SUPPLIED RECORDS —
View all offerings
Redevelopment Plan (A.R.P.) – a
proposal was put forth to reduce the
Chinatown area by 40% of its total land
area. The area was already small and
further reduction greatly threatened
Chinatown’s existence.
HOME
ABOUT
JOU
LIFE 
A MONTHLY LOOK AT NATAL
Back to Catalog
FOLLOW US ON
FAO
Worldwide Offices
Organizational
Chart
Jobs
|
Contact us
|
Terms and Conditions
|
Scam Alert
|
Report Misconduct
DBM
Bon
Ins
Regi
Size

--

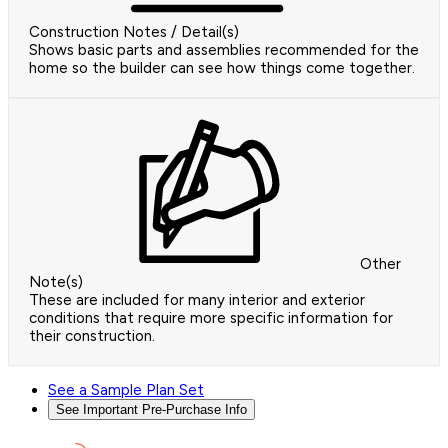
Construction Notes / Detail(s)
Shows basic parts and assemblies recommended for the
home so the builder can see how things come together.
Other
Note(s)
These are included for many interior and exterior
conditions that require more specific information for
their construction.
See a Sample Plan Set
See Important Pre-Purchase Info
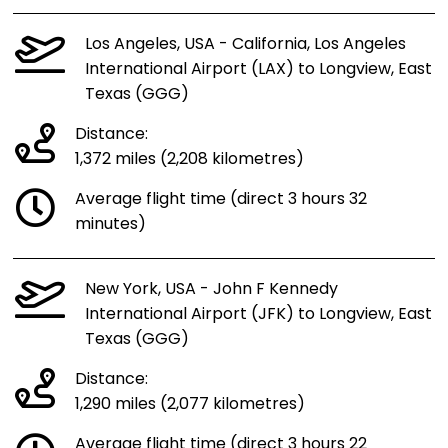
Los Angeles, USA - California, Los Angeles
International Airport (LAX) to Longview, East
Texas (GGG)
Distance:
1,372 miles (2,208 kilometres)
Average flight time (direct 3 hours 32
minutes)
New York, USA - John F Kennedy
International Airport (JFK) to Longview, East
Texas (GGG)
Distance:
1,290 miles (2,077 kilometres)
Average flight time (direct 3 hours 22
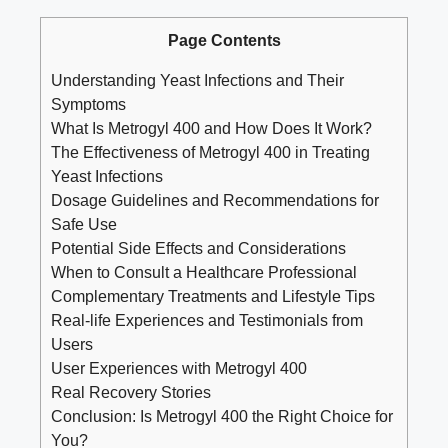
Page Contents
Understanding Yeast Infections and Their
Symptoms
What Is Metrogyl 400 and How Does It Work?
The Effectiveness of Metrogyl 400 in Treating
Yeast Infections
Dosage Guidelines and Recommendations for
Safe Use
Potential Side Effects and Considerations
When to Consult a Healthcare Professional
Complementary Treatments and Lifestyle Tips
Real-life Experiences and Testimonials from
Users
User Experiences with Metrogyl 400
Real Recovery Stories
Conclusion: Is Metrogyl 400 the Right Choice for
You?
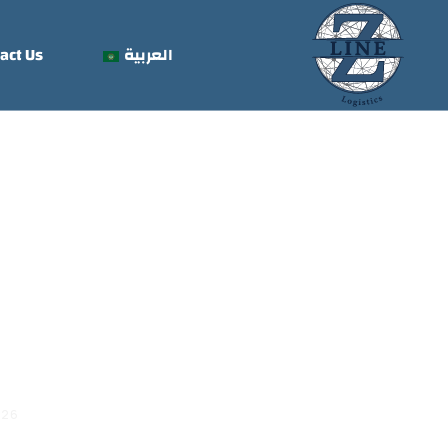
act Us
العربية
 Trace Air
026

...

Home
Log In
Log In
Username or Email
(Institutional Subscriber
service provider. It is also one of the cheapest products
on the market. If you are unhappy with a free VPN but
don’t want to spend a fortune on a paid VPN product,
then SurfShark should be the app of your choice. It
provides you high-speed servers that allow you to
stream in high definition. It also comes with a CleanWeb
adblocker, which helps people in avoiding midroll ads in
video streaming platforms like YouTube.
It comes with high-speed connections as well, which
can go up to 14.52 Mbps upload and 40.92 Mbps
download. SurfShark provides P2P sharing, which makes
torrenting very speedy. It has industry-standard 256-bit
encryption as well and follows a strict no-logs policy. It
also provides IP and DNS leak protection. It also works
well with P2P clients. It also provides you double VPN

REQUIRED ACTION —
Check each line of the entries for the word "Experiences", then state the count alone.

RESULT FOR THIS EXERCISE —
2